**PROBLEM STATEMENT:** Copy out the lines from the one that has "g human life" through the one that has "Great anniversary rose", swapping "arrangement" for "bouquet" and keeping everything else the same. Give back only those lines.
[[ ENTRIES PROVIDED open ]]
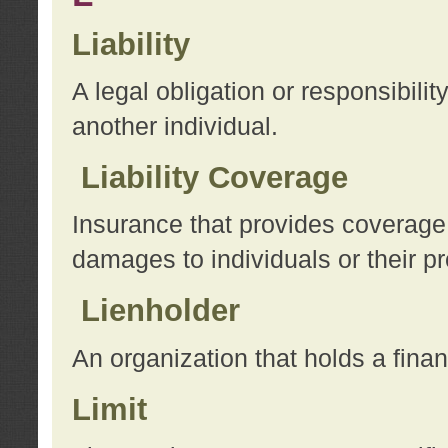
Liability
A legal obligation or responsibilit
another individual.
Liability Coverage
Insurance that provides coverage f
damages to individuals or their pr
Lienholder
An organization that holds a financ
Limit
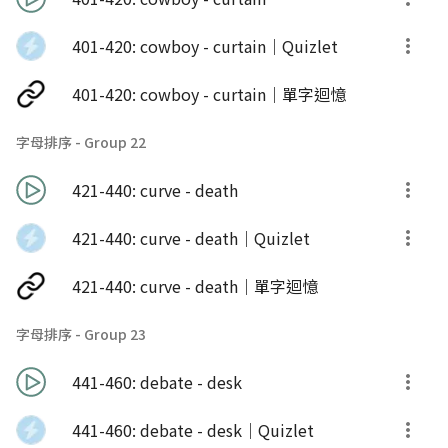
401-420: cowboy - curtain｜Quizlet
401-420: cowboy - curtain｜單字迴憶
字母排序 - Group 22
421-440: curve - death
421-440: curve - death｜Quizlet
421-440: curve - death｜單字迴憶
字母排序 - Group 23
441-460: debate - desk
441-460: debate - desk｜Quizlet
[[ ENTRIES PROVIDED closed ]]
[[ ENTRIES PROVIDED open ]]
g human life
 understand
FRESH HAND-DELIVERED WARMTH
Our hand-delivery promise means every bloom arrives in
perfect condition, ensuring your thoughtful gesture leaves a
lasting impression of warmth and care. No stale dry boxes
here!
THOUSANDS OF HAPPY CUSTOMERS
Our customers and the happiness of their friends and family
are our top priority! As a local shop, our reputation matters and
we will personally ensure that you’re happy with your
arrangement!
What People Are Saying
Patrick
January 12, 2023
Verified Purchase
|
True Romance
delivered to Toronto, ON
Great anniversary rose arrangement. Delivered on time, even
[[ ENTRIES PROVIDED closed ]]
**SOLUTION FOR THIS PROBLEM:**
g human life
 understand
FRESH HAND-DELIVERED WARMTH
Our hand-delivery promise means every bloom arrives in
perfect condition, ensuring your thoughtful gesture leaves a
lasting impression of warmth and care. No stale dry boxes
here!
THOUSANDS OF HAPPY CUSTOMERS
Our customers and the happiness of their friends and family
are our top priority! As a local shop, our reputation matters and
we will personally ensure that you’re happy with your
bouquet!
What People Are Saying
Patrick
January 12, 2023
Verified Purchase
|
True Romance
delivered to Toronto, ON
Great anniversary rose bouquet. Delivered on time, even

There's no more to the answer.